Lizbeth fungou, sem conseguir conter as lágrimas, e falou com a voz embargada. Era terrivelmente constrangedor para ela ter profanado a boca dele enquanto sentia prazer e era incapaz de controlar seus desejos. E o fato de ter sido inegavelmente bom só aumentava sua vergonha. Bieren sussurrou preguiçosamente enquanto olhava para Lizbeth.
“Parece que você sabe que o que você espalhou aí embaixo é xixi. Você saberia se chupasse minha língua.”
“Como… como eu poderia chupar sua… língua…”
Lizbeth ouviu as palavras dele e gaguejou enquanto as lágrimas cessavam. Envergonhada, seu olhar recaiu sobre os lábios do patrão. Ela queria separar os lábios dele para ter certeza de que ele não havia realmente engolido o xixi. Bieren ordenou à criada hesitante que o beijasse.
“Abra a boca.”
Relutantemente, Lizbeth abriu lentamente a boca ao comando dele. Ele babou na pequena boca entreaberta da criada. Um jato espesso e transparente escorreu e se prendeu à sua língua vermelha. Ele pensou que seria muito bonito ejacular na língua da criada e deixá-lo ali.
“Engolir.”
Ao ouvir a ordem, Lizbeth sentiu um nó na garganta. Lágrimas de alívio encheram seus olhos ao perceber que não havia sido rude. Bieren perguntou calmamente:
“Qual é o gosto?”
“Eu… eu não tive a intenção de ofender.”
Ela murmurou algo com uma mistura de alívio. Sem dizer uma palavra, ele puxou-a pela cintura e esfregou o pênis ereto contra a barriga lisa dela.

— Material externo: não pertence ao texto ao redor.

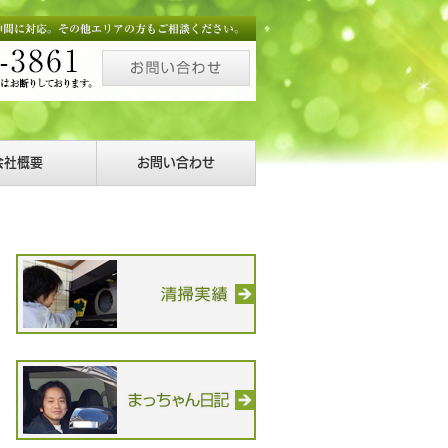
会社概要
お問い合わせ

Lizbeth sentou-se no colo dele, olhando para o pênis flácido pressionando sua barriga e chamando-o, envergonhada.
“Meu Senhor…”
“Você deveria me chamar de ‘mestre’.”
Bieren instruiu Lizbeth enquanto falava com a audaciosa criada. “Mestre.” Não era um título pomposo, mas quando saiu dos lábios da criada, ele se perdeu em uma excitação incontrolável. Era como se ele fosse realmente o dono do que estava entre as pernas dela.
“O que mais poderia ser um homem que lambe sua vagina e esfrega o pênis em você, senão seu mestre?”
Ele falava enquanto estimulava a região sensível do baixo abdômen da empregada. Lizbeth se contorcia a cada estocada, a cada palavra obscena. Ela se sentia como se estivesse se afogando em um poço de sensações, escrava do prazer. Se era algo que aquele homem lhe oferecia, ela estava disposta a aceitar qualquer coisa.
“Hum, Mestre…”
Enquanto Lizbeth o chamava de “mestre” mais uma vez, ele ejaculou sobre a barriga da empregada. O jato de sêmen formou um espetáculo lascivo, com algumas gotas escorrendo pelos seios e mamilos de Lizbeth. Ele apertou e torceu seus mamilos, murmurando preguiçosamente.
“É uma pena que não saia leite.”
É claro que ele não tinha intenção de engravidá-la. Não desejava ter um filho com ela, por mais bela que fosse a criada em seus braços. Ele gozaria repetidamente enquanto pudesse domar seu orifício apertado e penetrá-la, mas ela seria apenas um instrumento para sua luxúria. Ela sempre seria uma jovem e bonita criada com quem ele poderia brincar.
Bieren ignorou sua própria excitação crescente ao perceber o olhar afetuoso da empregada em sua direção.